Há 30 anos

É possível recuperar a independência do sistema financeiro.

1. “Jorge, recorda-se? Há 30 anos, justamente, estávamos a ser nacionalizados. Coincidência!” – dizia-me António Castelo Branco em março de 2005 na minha última Assembleia Geral enquanto presidente executivo do BCP. Preparava-se o Banco para os próximos 20 anos e estávamos longe de prever que uma espécie de nacionalização se repetiria, e que chegaria mais cedo ao BCP do que ao setor, dessa vez sem coincidências.

Em 2008 o BCP é instrumentalizado e em 2012 a Banca portuguesa saudável recebe auxílio de Estado. A economia encolheu e as grandes empresas portuguesas desapareceram. Os Bancos penaram mas agora que podem efetivamente dar crédito, apenas o crédito a particulares reage. O fim do projeto europeu foi anunciado e a incerteza macroeconómica teima em não acabar.

Resta recuperar o que tínhamos há 30 anos.

2. Após as nacionalizações de 1975 ingresso no Popular em Espanha, ex-acionista do Banco da Agricultura, mas, incentivado pelo Presidente da República e pelo governo de então, regresso em 1977 para trabalhar na Banca nacionalizada. Recordo dessa época mais do que a controvérsia – fazia-se política a pensar num povo, num ideal, com uma visão e uma estratégia de futuro para Portugal. Perante condições económicas e financeiras também adversas, havia mais cidadania e sentido de Estado do que hoje em dia. Havia verdadeira ideologia.

* * * * *

## TAREFA 1
Segundo o texto sobre a banca nacionalizada, por que motivo houve o regresso a Portugal em 1977? Responda em uma a três frases.
## TAREFA 2
Enumere todos os anos expressos em algarismos no texto sobre a banca nacionalizada.
## TAREFA 3
Prossiga o texto sobre a banca nacionalizada a partir da última frase apresentada.
Os registos não têm qualquer relação com o texto sobre a banca nacionalizada.

## EXTRATO DE DADOS

* * * * *

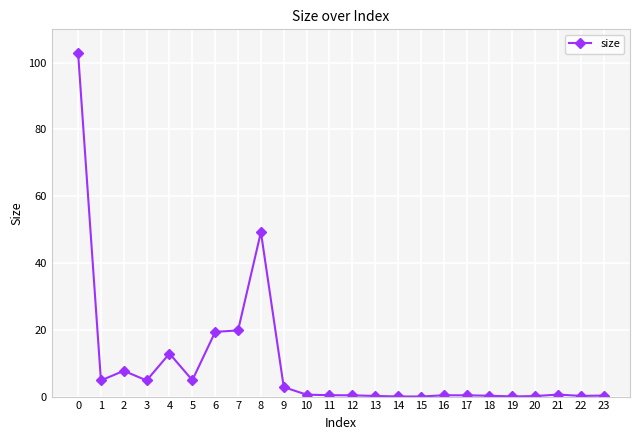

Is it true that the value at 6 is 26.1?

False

* * * * *

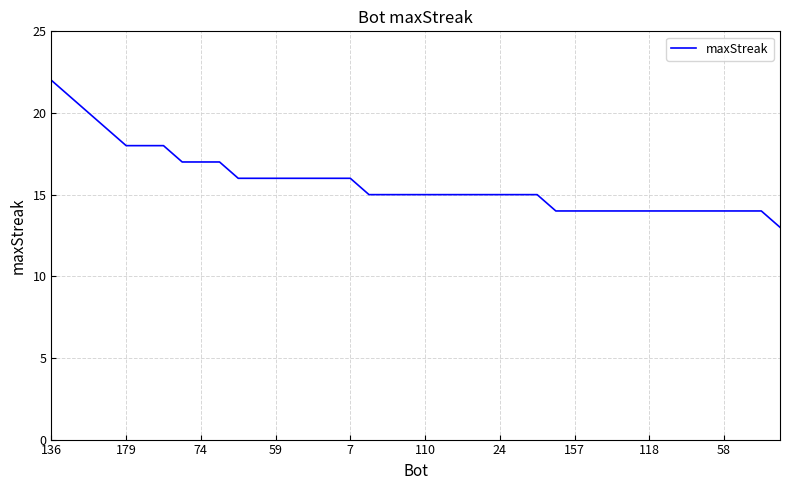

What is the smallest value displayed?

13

* * * * *

## RESPOSTA ESCRITA 1
O regresso em 1977 para trabalhar na Banca nacionalizada deu-se por incentivo do Presidente da República e do governo de então.

## RESPOSTA ESCRITA 2
2005, 2008, 2012, 1975, 1977

## RESPOSTA ESCRITA 3
Era uma época em que se pensava e se debatia. Podia discordar-se ideologicamente, mas as razões subjacentes a uma nacionalização ou, mais à frente, a uma privatização eram perceptíveis e transparentes, tinham um sentido público.

3. Dez anos depois da nacionalização, abre-se em 1985 o setor bancário à iniciativa privada. Nascem o BCP e o BPI, os únicos bancos hoje ainda ativos que se criaram a partir de vontades exclusivamente nacionais. Dois projetos que vieram a contribuir muito para o desenvolvimento do País, claros e independentes de um acionista ou de uma família.

Mas apesar das condições de mercado favoráveis, o caminho não foi fácil. Às restrições regulamentares, como os limites impostos à concessão de crédito e à abertura de sucursais, juntavam-se outras, estruturais, que dificultavam o estabelecimento de uma rede de retalho moderna em Portugal, como por exemplo as infra-estruturas de telecomunicações - outro setor onde tanto se investiu para se deitar tudo a perder gratuitamente.

Tanto o BCP como o BPI foram precursores da consolidação do setor absorvendo outras instituições como o Atlântico, o Pinto & Sotto Mayor e o Mello, no caso do BCP, e o Fonsecas & Burnay, Fomento Exterior e Borges & Irmão no caso do BPI. Muitos problemas surgiram, mas respeitando as Casas adquiridas e com muito trabalho conjunto com o regulador, tudo se resolveu. Ganhou-se massa crítica em Portugal que permitiu a internacionalização.

4. A Banca foi útil ao país, como aliás era seu dever, apoiando empresas e famílias nos seus projetos. O setor financeiro português que em 1975 contava com 17 bancos comerciais, dos quais 3 estrangeiros, veio a atingir patamares de excelência na Europa. Tornou-se efetivamente presente de norte a sul do país e nas ilhas, e, pelo menos até 2007, soube ganhar eficiência sem entrar na desumanidade.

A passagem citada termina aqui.